--- Your assignment ---
Go through the listing below from the line containing "Gameplay with keyboard;" to its last line, retyping each line exactly and nothing else.
======== Data block ========
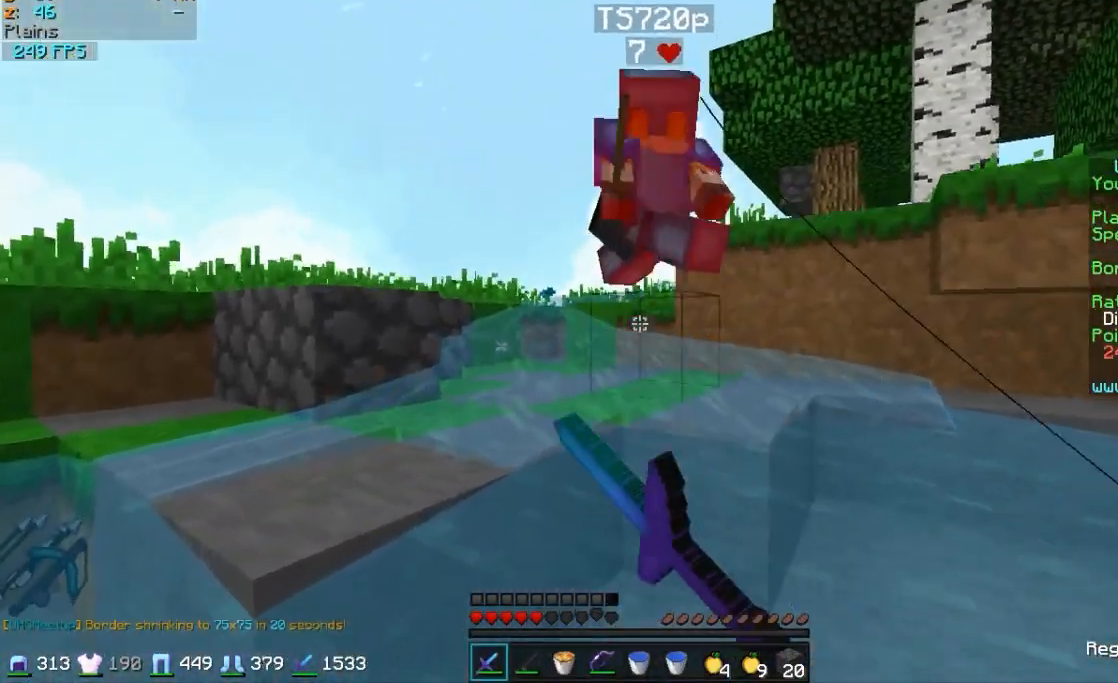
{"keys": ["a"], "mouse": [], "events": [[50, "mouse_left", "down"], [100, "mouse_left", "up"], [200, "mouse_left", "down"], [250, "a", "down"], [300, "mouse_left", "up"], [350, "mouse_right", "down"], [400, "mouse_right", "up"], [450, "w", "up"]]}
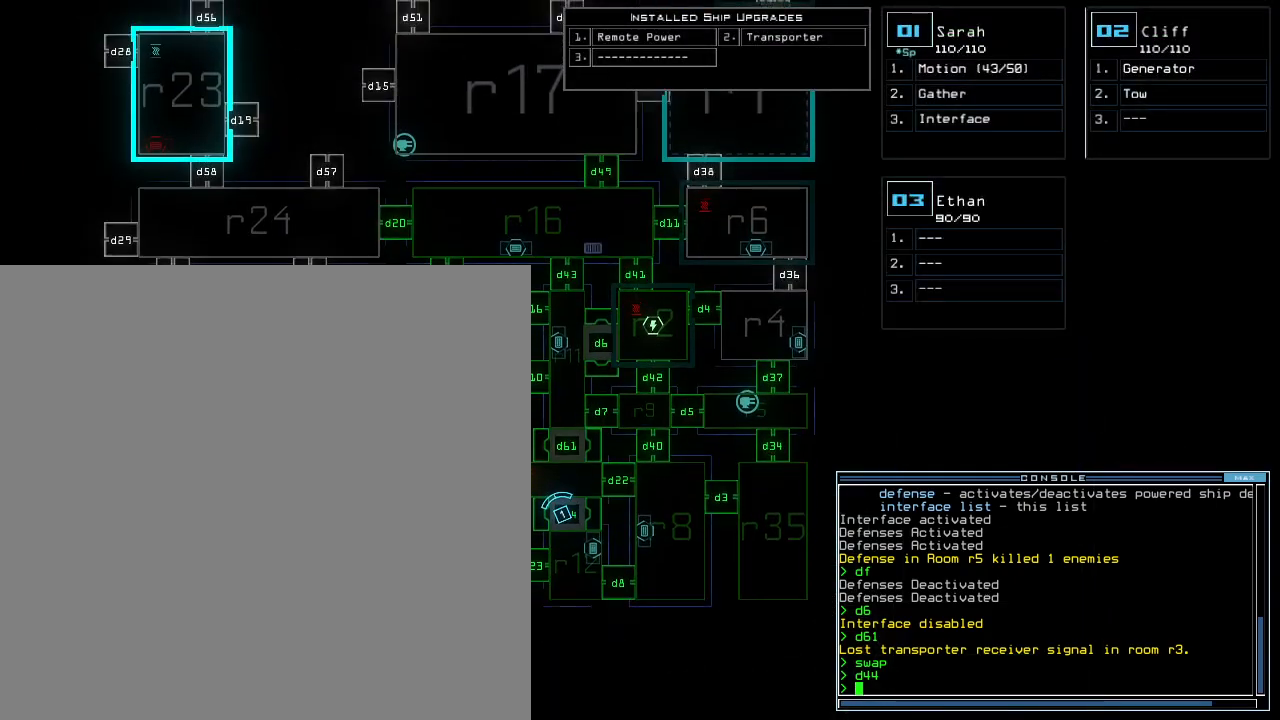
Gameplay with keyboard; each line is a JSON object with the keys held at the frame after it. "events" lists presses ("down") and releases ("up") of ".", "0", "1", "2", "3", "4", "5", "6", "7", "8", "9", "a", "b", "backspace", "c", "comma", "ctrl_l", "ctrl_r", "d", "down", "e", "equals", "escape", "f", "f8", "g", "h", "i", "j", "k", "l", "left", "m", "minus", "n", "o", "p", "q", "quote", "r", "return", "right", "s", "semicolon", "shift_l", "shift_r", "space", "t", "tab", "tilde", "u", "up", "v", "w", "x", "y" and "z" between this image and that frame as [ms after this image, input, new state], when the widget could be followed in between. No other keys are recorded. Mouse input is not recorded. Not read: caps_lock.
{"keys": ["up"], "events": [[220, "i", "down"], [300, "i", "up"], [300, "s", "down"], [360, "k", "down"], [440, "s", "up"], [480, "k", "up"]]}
========
--- Exercise answer ---
Gameplay with keyboard; each line is a JSON object with the keys held at the frame after it. "events" lists presses ("down") and releases ("up") of ".", "0", "1", "2", "3", "4", "5", "6", "7", "8", "9", "a", "b", "backspace", "c", "comma", "ctrl_l", "ctrl_r", "d", "down", "e", "equals", "escape", "f", "f8", "g", "h", "i", "j", "k", "l", "left", "m", "minus", "n", "o", "p", "q", "quote", "r", "return", "right", "s", "semicolon", "shift_l", "shift_r", "space", "t", "tab", "tilde", "u", "up", "v", "w", "x", "y" and "z" between this image and that frame as [ms after this image, input, new state], when the widget could be followed in between. No other keys are recorded. Mouse input is not recorded. Not read: caps_lock.
{"keys": ["up"], "events": [[220, "i", "down"], [300, "i", "up"], [300, "s", "down"], [360, "k", "down"], [440, "s", "up"], [480, "k", "up"]]}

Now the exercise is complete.